A.B. Antoniazzi, W.T. Shmayda
Fusion Science and Technology | Volume 30 | Number 3 | December 1996 | Pages 879-884
Fuel Cycle and Tritium Technology | doi.org/10.13182/FST96-A11963048
Articles are hosted by Taylor and Francis Online.
Tritiated waste and glovebox cleanup systems contain significant levels of trititated methane impurities which require reducing and processing to recover the tritium. A viable approach to the recovery of tritium is the conversion of tritiated methane into elemental tritium and carbon by thermal cracking on a heated metal matrix.

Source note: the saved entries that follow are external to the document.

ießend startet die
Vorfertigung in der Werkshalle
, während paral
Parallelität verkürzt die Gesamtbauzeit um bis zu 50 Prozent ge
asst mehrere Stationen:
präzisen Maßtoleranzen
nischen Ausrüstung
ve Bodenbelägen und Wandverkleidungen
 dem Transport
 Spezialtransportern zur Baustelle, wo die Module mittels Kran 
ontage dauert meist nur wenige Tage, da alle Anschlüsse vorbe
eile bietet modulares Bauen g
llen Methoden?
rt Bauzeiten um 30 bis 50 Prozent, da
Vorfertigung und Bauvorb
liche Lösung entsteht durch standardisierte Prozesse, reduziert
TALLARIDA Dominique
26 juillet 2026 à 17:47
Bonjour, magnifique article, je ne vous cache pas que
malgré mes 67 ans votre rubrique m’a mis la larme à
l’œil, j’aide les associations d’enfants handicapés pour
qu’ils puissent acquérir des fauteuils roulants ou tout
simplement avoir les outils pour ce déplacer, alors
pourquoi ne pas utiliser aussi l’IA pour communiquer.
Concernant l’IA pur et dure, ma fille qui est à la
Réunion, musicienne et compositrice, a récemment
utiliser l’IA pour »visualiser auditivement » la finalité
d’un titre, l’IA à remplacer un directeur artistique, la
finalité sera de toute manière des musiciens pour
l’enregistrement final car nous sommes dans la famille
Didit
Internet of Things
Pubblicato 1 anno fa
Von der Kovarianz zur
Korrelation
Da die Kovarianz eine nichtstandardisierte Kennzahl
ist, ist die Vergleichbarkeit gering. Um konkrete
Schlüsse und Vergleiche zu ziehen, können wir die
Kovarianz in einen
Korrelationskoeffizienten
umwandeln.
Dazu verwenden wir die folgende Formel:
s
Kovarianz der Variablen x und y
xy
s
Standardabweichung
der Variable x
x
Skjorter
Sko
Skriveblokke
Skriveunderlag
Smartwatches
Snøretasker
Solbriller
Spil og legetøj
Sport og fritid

Through the conversion reaction of HTO/H2O with hot Al4C3 powder, tritiated methane concentrations in the 0.4 to 0.9 mCi/m3 range are achievable. The HTO/H2O ratio is ~10-7.
Conversion efficiencies for the decomposition of methane are measured for Zr-Fe-Mn alloy, iron oxide and supported nickel catalyst. HT and HTO are created by decomposing methane. Zr-Fe-Mn alloy achieved a maximum conversion efficiency of ~70% at 700°C. Iron oxide thermally cracked methane at 36% at a temperature of 700°C. Supported nickel operating at 450°C achieved conversion efficiencies ranging from 65 to 100%.